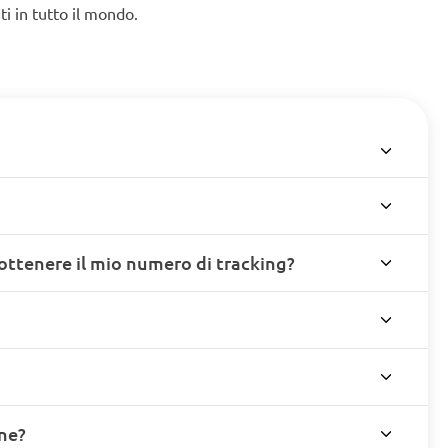
ti in tutto il mondo.
ottenere il mio numero di tracking?
ine?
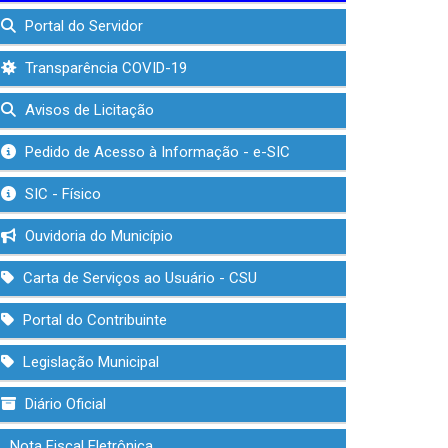
Portal do Servidor
Transparência COVID-19
Avisos de Licitação
Pedido de Acesso à Informação - e-SIC
SIC - Físico
Ouvidoria do Município
Carta de Serviços ao Usuário - CSU
Portal do Contribuinte
Legislação Municipal
Diário Oficial
Nota Fiscal Eletrônica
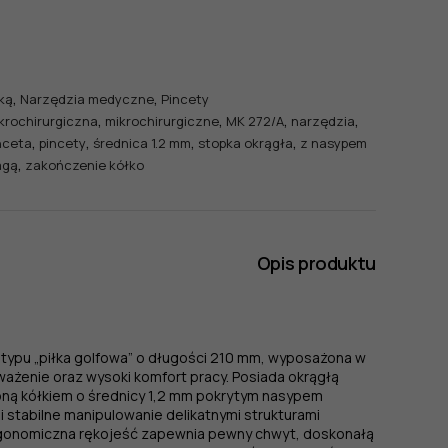
,
,
ką
Narzędzia medyczne
Pincety
,
,
,
,
krochirurgiczna
mikrochirurgiczne
MK 272/A
narzędzia
,
,
,
,
nceta
pincety
średnica 1.2 mm
stopka okrągła
z nasypem
,
agą
zakończenie kółko
Opis produktu
ą typu „piłka golfowa” o długości 210 mm, wyposażona w
żenie oraz wysoki komfort pracy. Posiada okrągłą
oną kółkiem o średnicy 1,2 mm pokrytym nasypem
 stabilne manipulowanie delikatnymi strukturami
rgonomiczna rękojeść zapewnia pewny chwyt, doskonałą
· · ·
*Task statement*:
When a line in the data contains "nasypem", return it as written.

*Task output*:
z nasypem
oną kółkiem o średnicy 1,2 mm pokrytym nasypem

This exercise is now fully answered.